Toby O'Brien
Analyst · Sheila Kahyaoglu. Please go ahead
So Rob, let me just add a little bit specific here to Q4 part of your question. So I think you're right in sizing Q4, the high 12% into the 13% range. So given that, maybe a little bit of color on Q3 to try to help bridge to Q4. So as Tom said, below our expectations for the quarter, but we also acknowledge and recognize we're not going to turn things around overnight or within a quarter. That said, I think it's important to note that within Q3, we did have about a 50 basis point impact to the margins from some investments in the quarter to position the Company on a couple of competitive awards, which were not previously contemplated in the guidance. So things came up in the quarter in a favorable way that led us to make these investments, number one, and again, about 50 basis points worth. If you back that out and you look at Q3, we probably would have been in the high 10% range. And then the way I think about it, given that we're not going to solve things in a quarter. If I look at Q2, which admittedly was strong for the business compared to how they started the year, and you kind of take the average of Q2 and Q3, excluding the investments I referred to, they performed in the 11% range, give or take.
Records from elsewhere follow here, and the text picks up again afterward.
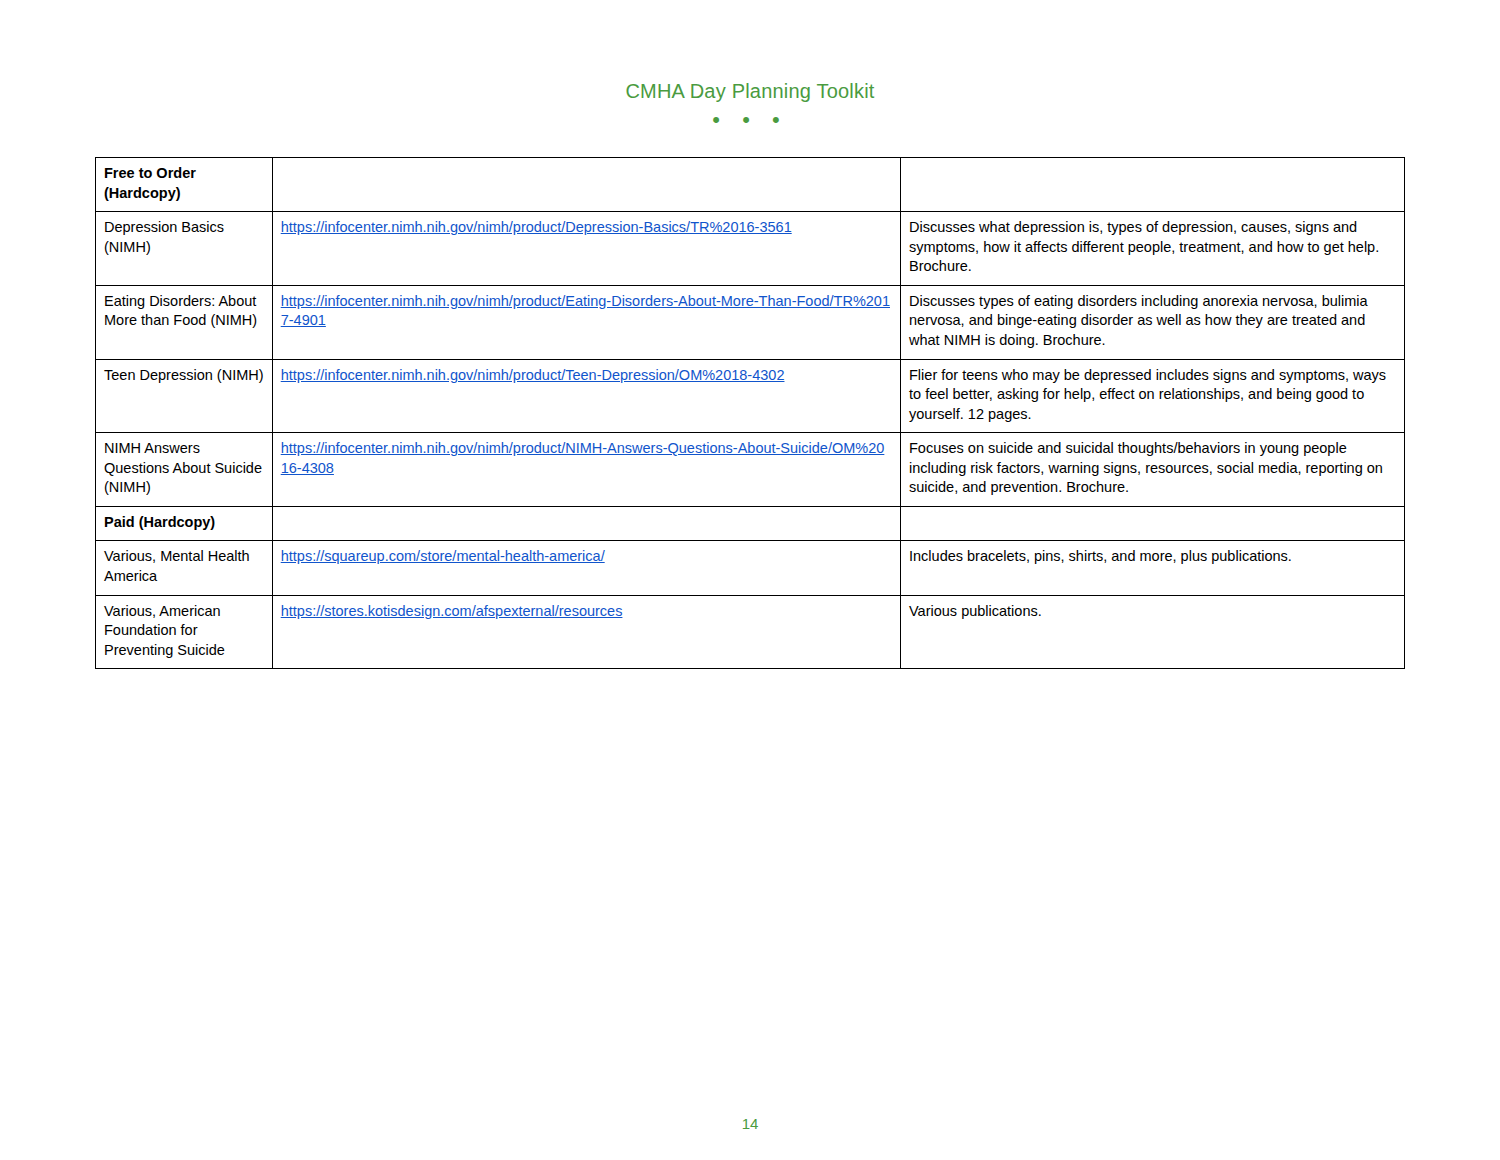CMHA Day Planning Toolkit
• • •
| Free to Order (Hardcopy) | | |
| Depression Basics (NIMH) | https://infocenter.nimh.nih.gov/nimh/product/Depression-Basics/TR%2016-3561 | Discusses what depression is, types of depression, causes, signs and symptoms, how it affects different people, treatment, and how to get help. Brochure. |
| Eating Disorders: About More than Food (NIMH) | https://infocenter.nimh.nih.gov/nimh/product/Eating-Disorders-About-More-Than-Food/TR%2017-4901 | Discusses types of eating disorders including anorexia nervosa, bulimia nervosa, and binge-eating disorder as well as how they are treated and what NIMH is doing. Brochure. |
| Teen Depression (NIMH) | https://infocenter.nimh.nih.gov/nimh/product/Teen-Depression/OM%2018-4302 | Flier for teens who may be depressed includes signs and symptoms, ways to feel better, asking for help, effect on relationships, and being good to yourself. 12 pages. |
| NIMH Answers Questions About Suicide (NIMH) | https://infocenter.nimh.nih.gov/nimh/product/NIMH-Answers-Questions-About-Suicide/OM%2016-4308 | Focuses on suicide and suicidal thoughts/behaviors in young people including risk factors, warning signs, resources, social media, reporting on suicide, and prevention. Brochure. |
| Paid (Hardcopy) | | |
| Various, Mental Health America | https://squareup.com/store/mental-health-america/ | Includes bracelets, pins, shirts, and more, plus publications. |
| Various, American Foundation for Preventing Suicide | https://stores.kotisdesign.com/afspexternal/resources | Various publications. |
14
So bridging 11% to Q4, it's really about half and half between mix improvement and net productivity improvement. The mix improvement in part we expect to be driven by a couple awards, one international one domestic where we would see some inventory liquidation, and those are production type awards that would naturally carry higher margins with it, and then again as I said, the other half coming from improved productivity. We do expect beyond the fourth quarter, Missiles margins to improve year over year into 2020. I won't repeat everything that Tom said. But we do believe there is a path over the next call it 12 months, 18 months to get this business performing back where we know it can.